Stored on several rows of shelves in one corner are bags of green coffee. Drop Coffee is one of several Scandinavian roasters who enjoy a partnership with Nordic Approach, the Oslo-based green coffee importer founded by coffee veterans Morton Wennersgaard and Tim Wendelboe. “We love our relationship with Nordic Approach. We have full trust in their experience and knowledge in trade and quality analysis—they’re extremely good at what they do,” Joanna told us. “Our partnership with them lifts a huge weight off our shoulders and lets us focus on the million other aspects of running a café and roastery.”

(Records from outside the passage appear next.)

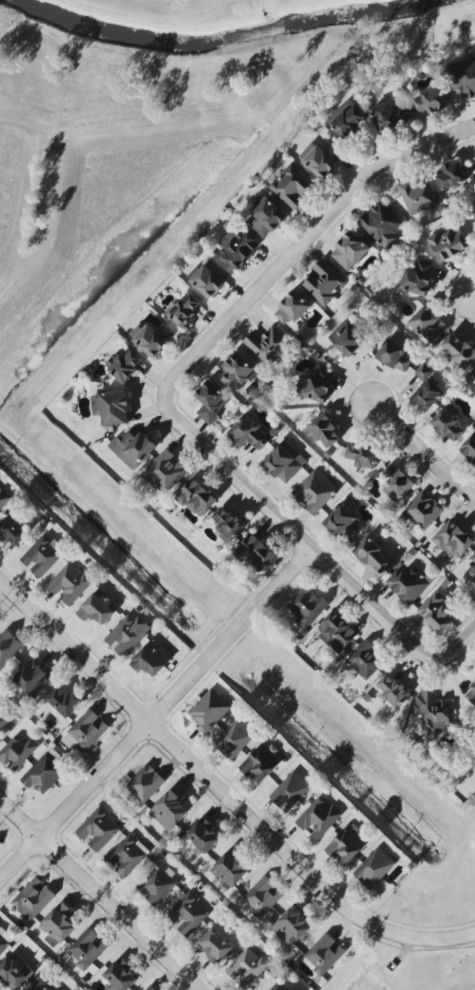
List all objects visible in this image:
building: (463, 79)
building: (430, 101)
building: (390, 117)
building: (350, 120)
building: (322, 159)
building: (452, 176)
building: (293, 187)
building: (418, 198)
building: (267, 219)
building: (382, 225)
road: (300, 244)
building: (449, 244)
building: (238, 249)
building: (350, 252)
building: (418, 277)
building: (211, 278)
building: (324, 283)
road: (473, 290)
building: (293, 308)
building: (185, 310)
building: (428, 325)
building: (348, 338)
building: (152, 339)
building: (267, 345)
building: (460, 351)
building: (396, 356)
building: (126, 366)
building: (237, 370)
building: (474, 376)
building: (316, 386)
building: (428, 389)
building: (211, 402)
building: (112, 408)
building: (449, 424)
building: (322, 432)
building: (250, 433)
road: (421, 446)
building: (133, 449)
building: (469, 450)
building: (363, 456)
building: (284, 462)
building: (165, 472)
road: (235, 478)
building: (396, 484)
building: (315, 492)
building: (197, 498)
building: (4, 499)
building: (423, 511)
building: (229, 523)
building: (344, 524)
building: (12, 532)
building: (453, 541)
building: (257, 552)
building: (43, 555)
building: (374, 556)
building: (473, 558)
building: (473, 573)
building: (410, 583)
building: (70, 584)
building: (308, 607)
building: (98, 608)
road: (374, 609)
building: (438, 613)
building: (336, 633)
building: (126, 637)
building: (8, 647)
road: (460, 647)
building: (152, 659)
building: (364, 661)
building: (34, 678)
building: (393, 692)
building: (471, 695)
building: (62, 704)
building: (209, 711)
building: (434, 711)
road: (156, 714)
building: (4, 720)
building: (86, 732)
building: (235, 739)
building: (18, 752)
building: (259, 763)
building: (44, 773)
building: (145, 784)
road: (224, 791)
building: (290, 792)
building: (169, 810)
building: (319, 818)
building: (98, 830)
building: (204, 837)
building: (0, 844)
building: (347, 845)
building: (127, 856)
building: (230, 869)
building: (374, 869)
building: (157, 885)
road: (99, 893)
building: (263, 897)
building: (33, 899)
building: (188, 915)
building: (58, 926)
building: (292, 928)
building: (4, 941)
building: (216, 946)
building: (86, 949)
building: (325, 954)
building: (247, 968)
building: (13, 974)
building: (119, 977)
building: (42, 983)
building: (281, 986)

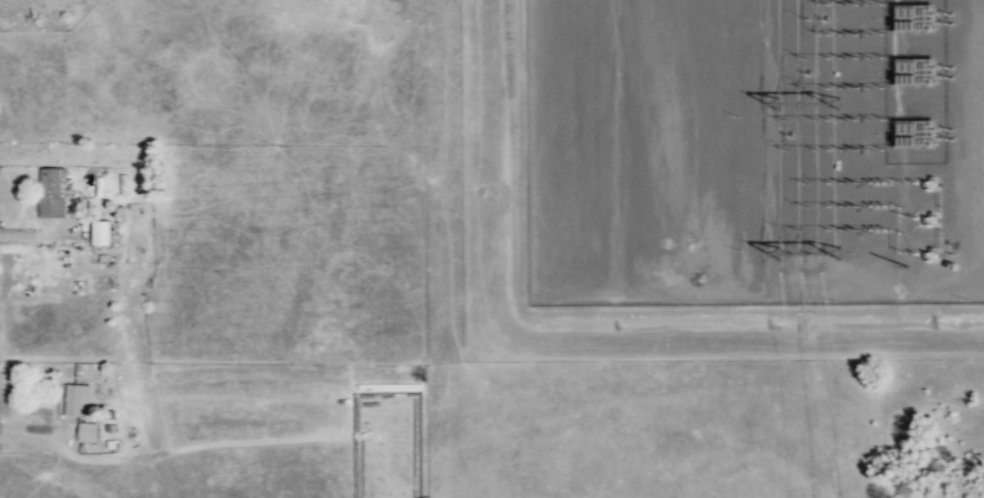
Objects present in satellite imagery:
power substation: (750, 158)
building: (52, 191)
building: (102, 232)
building: (78, 399)
building: (88, 431)

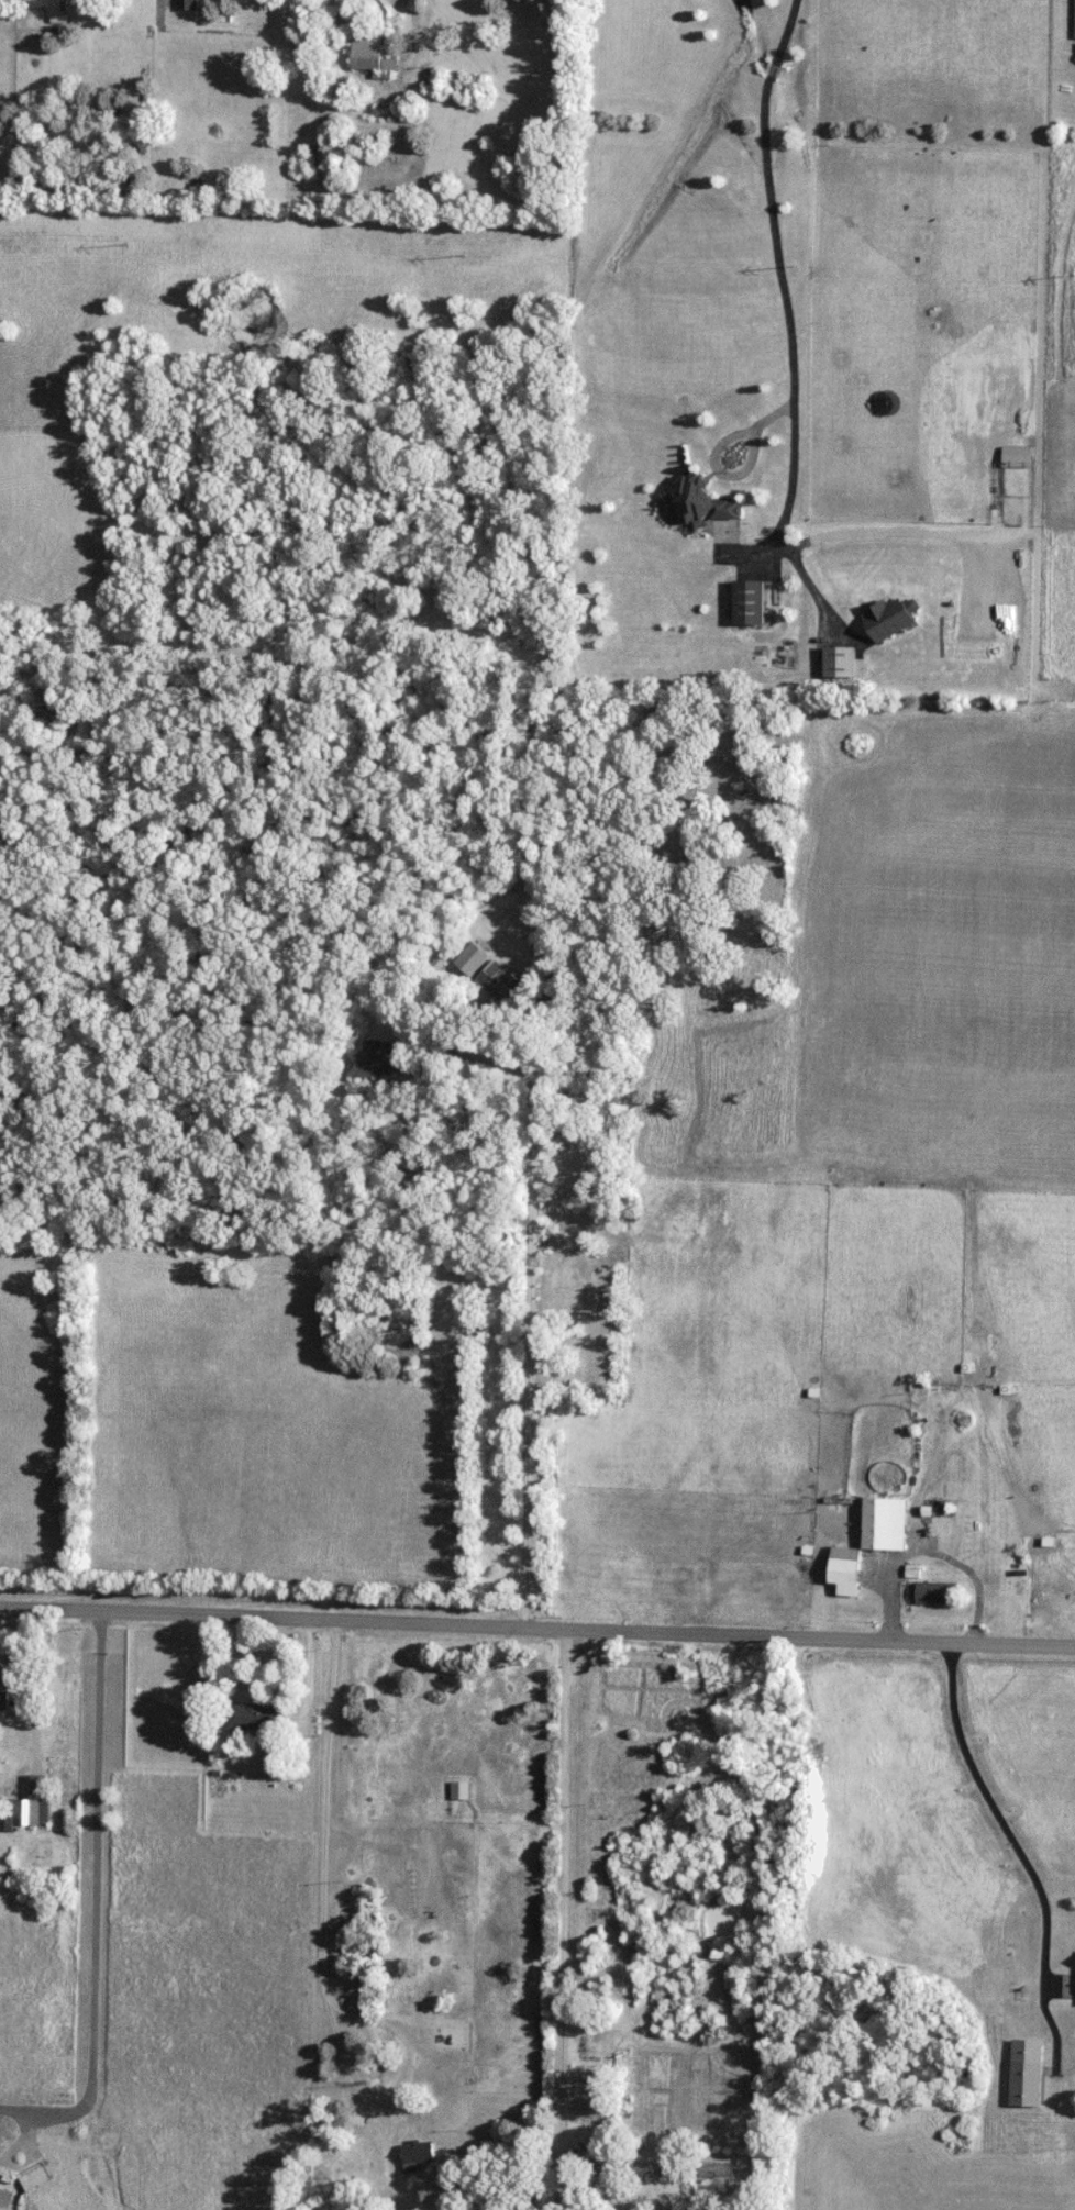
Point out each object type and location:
road: (161, 3)
building: (190, 5)
road: (418, 40)
building: (369, 52)
road: (788, 309)
building: (702, 502)
building: (749, 603)
building: (474, 958)
building: (502, 983)
building: (377, 1061)
road: (533, 1315)
building: (884, 1524)
building: (966, 1537)
road: (956, 1564)
building: (845, 1566)
building: (937, 1593)
road: (537, 1631)
road: (42, 1694)
building: (251, 1718)
building: (461, 1791)
building: (28, 1805)
road: (1016, 1853)
road: (328, 1889)
road: (95, 1908)
road: (560, 1935)
building: (449, 2039)
building: (1028, 2084)
building: (417, 2155)
building: (717, 2170)

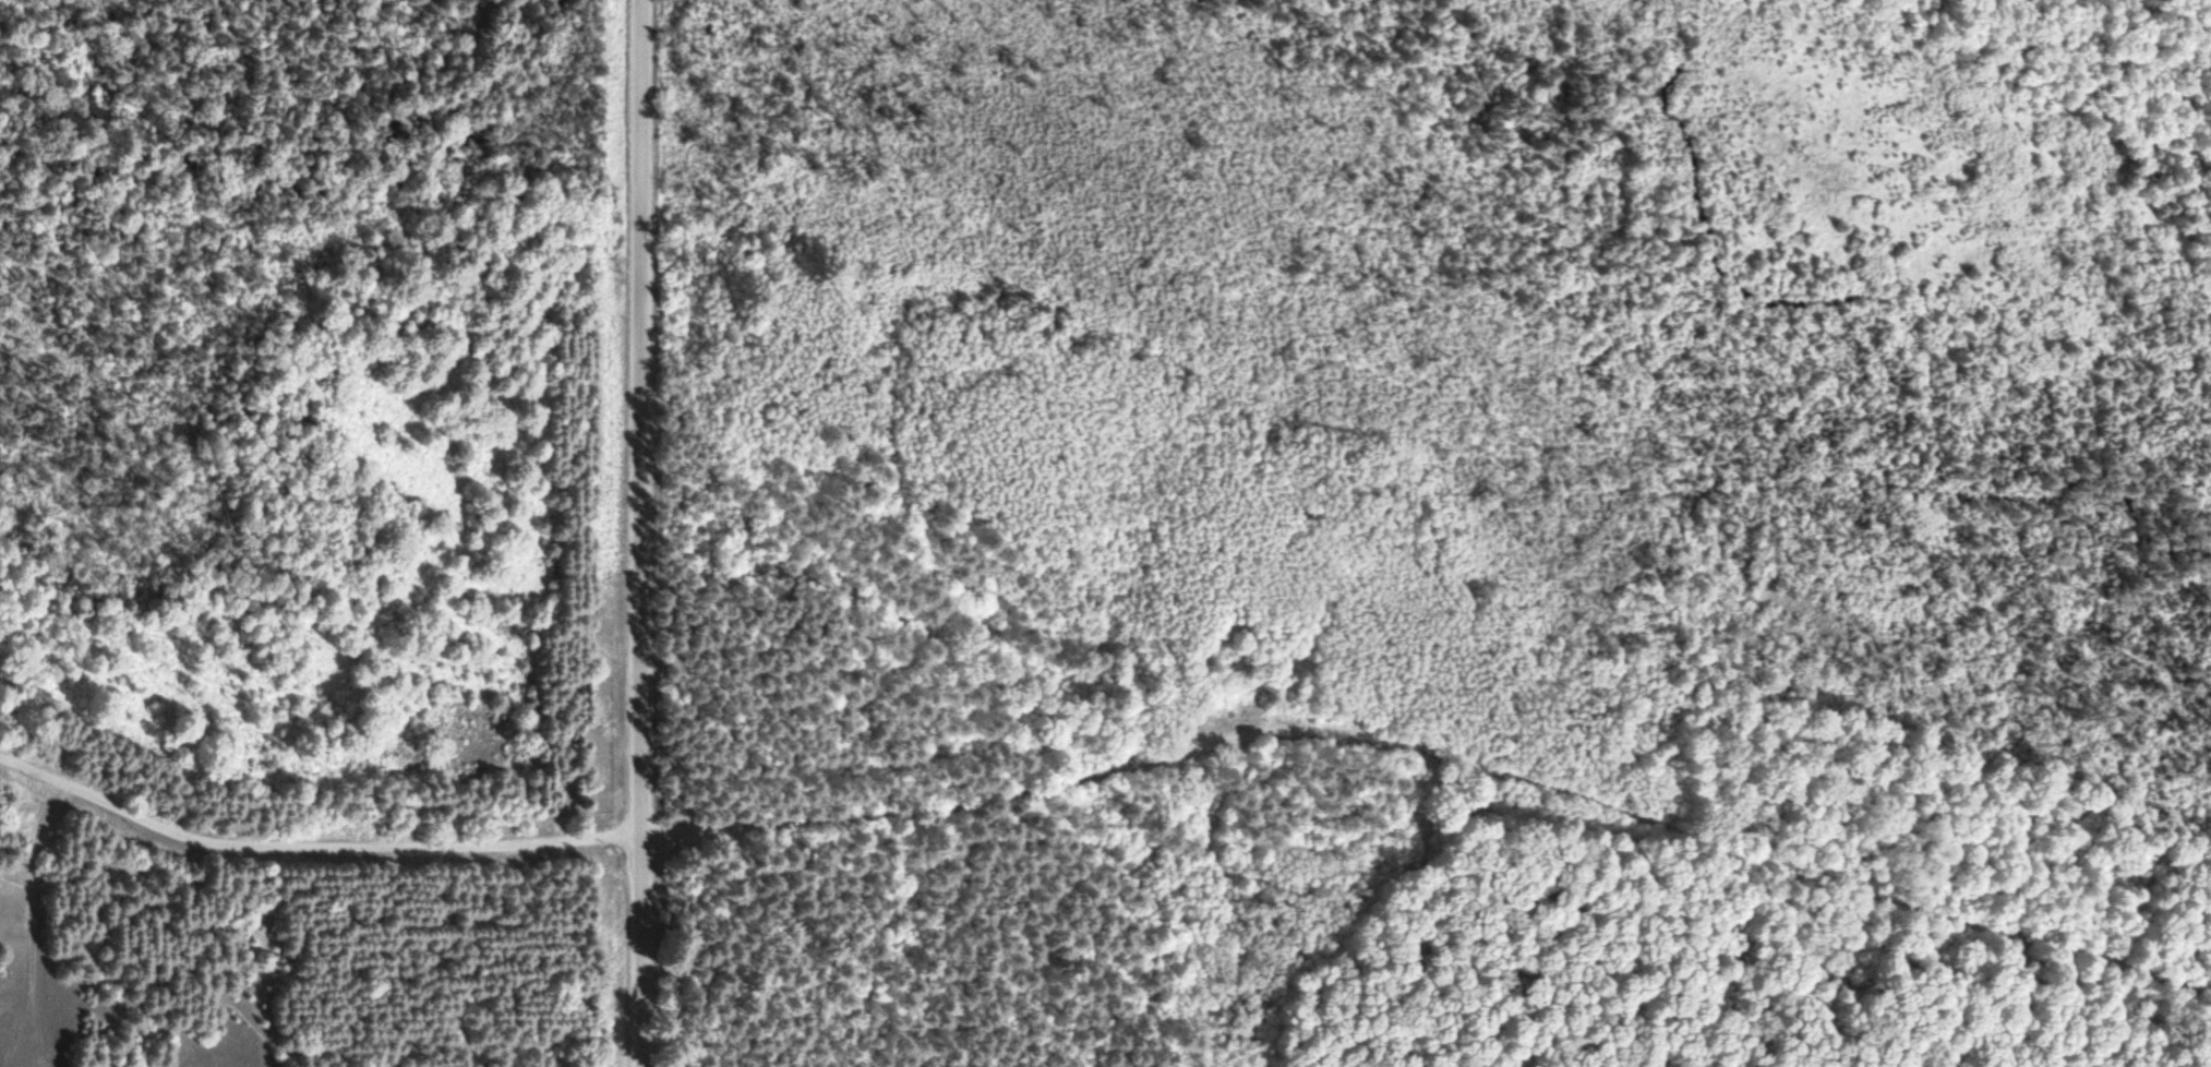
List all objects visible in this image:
road: (637, 533)
road: (870, 594)
road: (1115, 771)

Joanna packaged up some green coffee for Thomas to roast at home, and Erik came by to show around a visitor from Lund-based Love Coffee. After our tour, we sat in the sun to share a pale ales from Sthlm Brewing Co, then gathered again later for dinner and drinks. We were delighted to reunite with Simon, who had left his barista job to work at an IT company since we first met but still frequented Drop Coffee daily. We chatted about craft beer, coffee and crayfish until Thomas and I were literally falling asleep at the bar (having just arrived in Stockholm the previous day, we were still impossibly jet-lagged). We exchanged hugs and made them promise to visit us in Portland soon, and sleepily made it back to our friend’s Nytorget flat.


From remodeling their shop to opening a roastery to reassessing their roasting and brewing techniques with critical eyes, Drop Coffee Roasters has come an incredible long way since they first opened four years ago. With accounts in Berlin, Budapest, London and New York as well as multiple cities across Belgium, Norway and Denmark, they’re more successful now than ever. “Obviously this is all an ongoing process—there are always ways to improve,” says Joanna modestly. “But we’re super proud of our coffees and completely stand by each of them. We’re really happy that we can look back and see how far we’ve come. ” As they should.


Another victory to add: Over the weekend, Team Sweden won the 2013 Nordic Barista Cup in Oslo, beating Norway and Denmark by about 100 points. Drop Coffee’s Oskar Alvérus was a part of the team, along with Daniela Capuano, Anna Nordström, and Tobias Palm. Grattis!